# [SOLVED] SMBPrinter share: Printers and Faxes folder missing

## ocin

I have some shared printers on a Samba server ([printers]) with a [print$] share for the printer drivers.

When browsing \\pdc on a Windows XP 32bit client I can see all the printers listed there but the "Printers and Faxes" folder is missing.

This forces me to use rundll32 pruntui.dll foobar in cmd.exe for the initial printer setup and driver upload.

Under Win 7 I can click "Show remote printers" on \\pdc, which works.

Why I don't see the "Printers and Faxes" folder in XP?

When I google for this I only see posts people who want that folder removed - I don't have it but would like to.
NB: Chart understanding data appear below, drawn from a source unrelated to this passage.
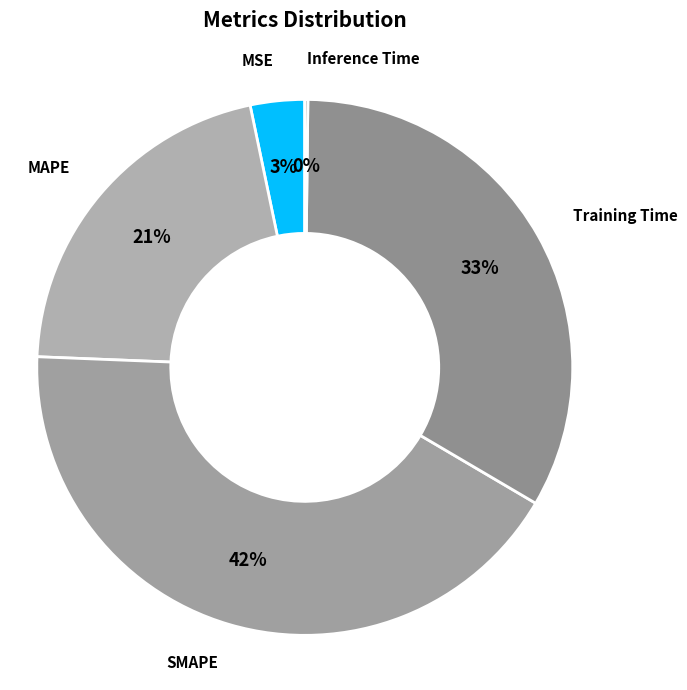

Rank the categories by value from highest to lowest.

SMAPE, Training Time, MAPE, MSE, Inference Time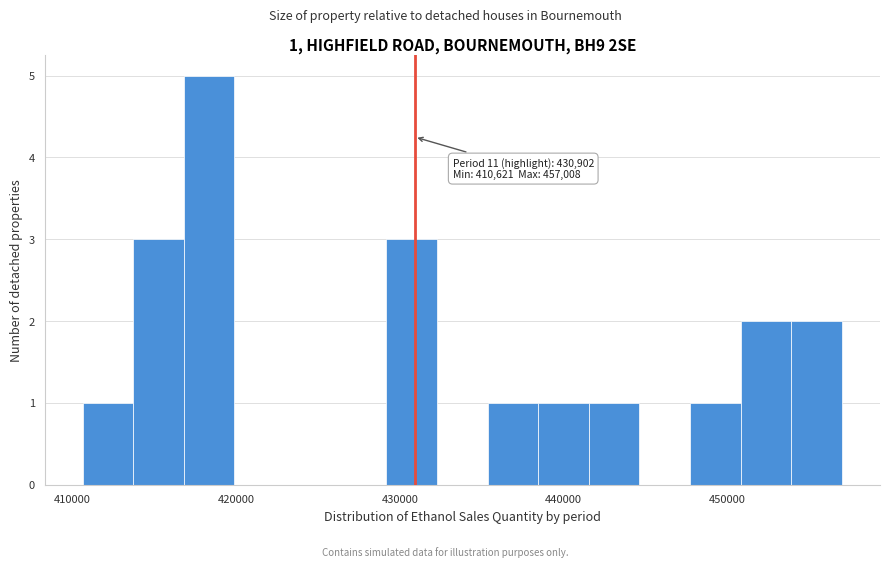

Around what value on the x-axis is the tallest bar? Give the approximate position of its centre, as read against the axis.

418000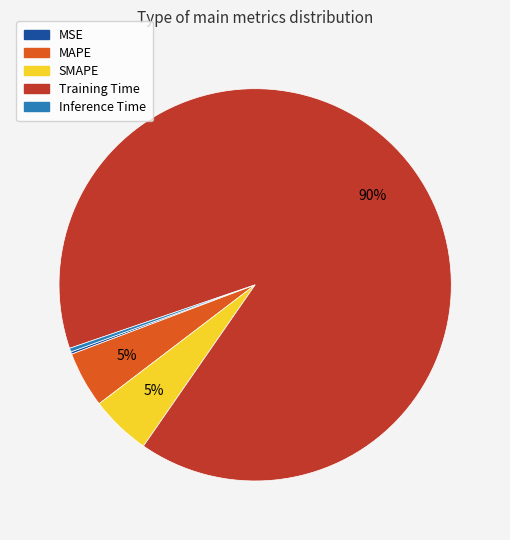

Which category has the biggest portion of the pie?

Training Time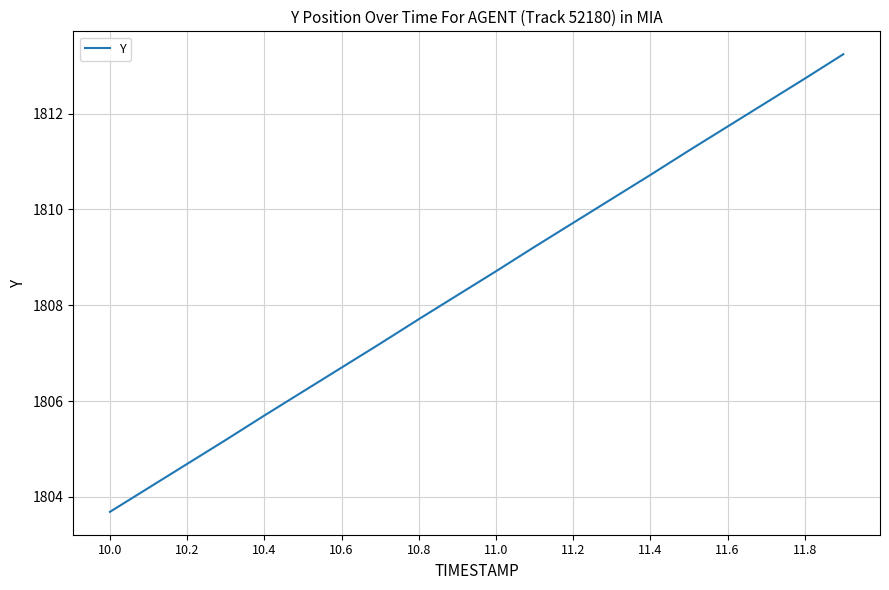

What is the minimum value shown in the chart?

1803.7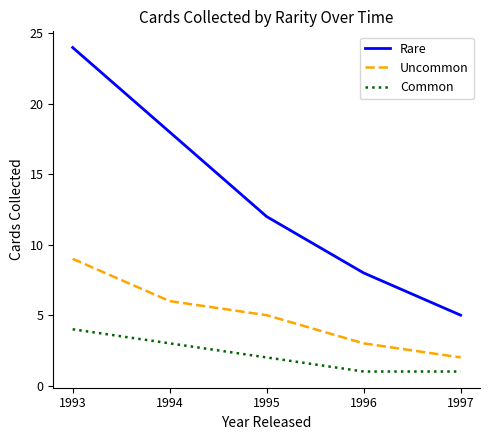

Rank the series at 1993 from lowest to highest value.

Common, Uncommon, Rare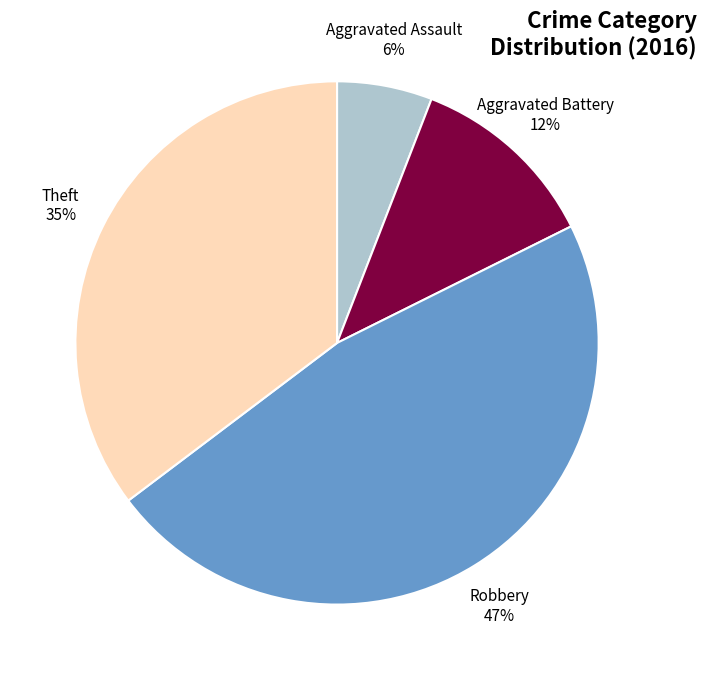

Rank the categories by value from highest to lowest.

Robbery, Theft, Aggravated Battery, Aggravated Assault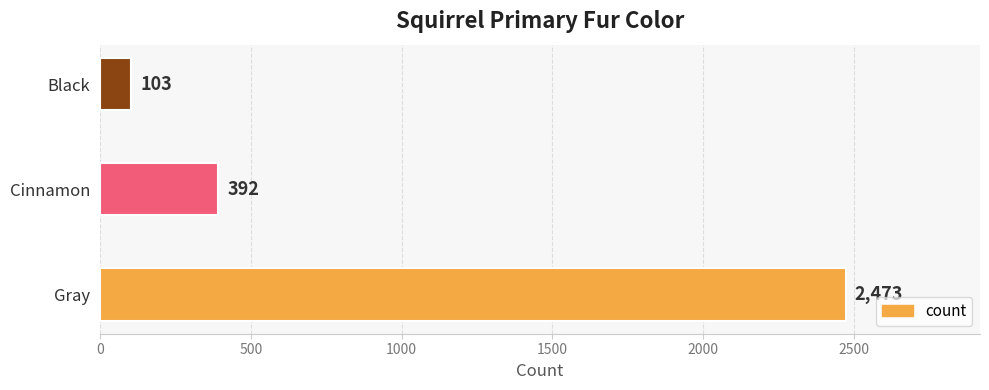

What is the average value?

989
Spoolss is enabled of course.

It could be possible that some setting on the XP clients is causing this.

Advice appreciated.

Thanks.Last edited by ocin on Fri Mar 02, 2012 8:22 am; edited 1 time in total

----------

## ocin

Gah, I have found the cause.

My XP-Install-CD is removing the [HKEY_LOCAL_MACHINE\SOFTWARE\Microsoft\Windows\CurrentVersion\Explorer\RemoteComputer\NameSpace\{2227A280-3AEA-1069-A2DE-08002B30309D}] registry key which is for automatically finding remote printers and shares.

----------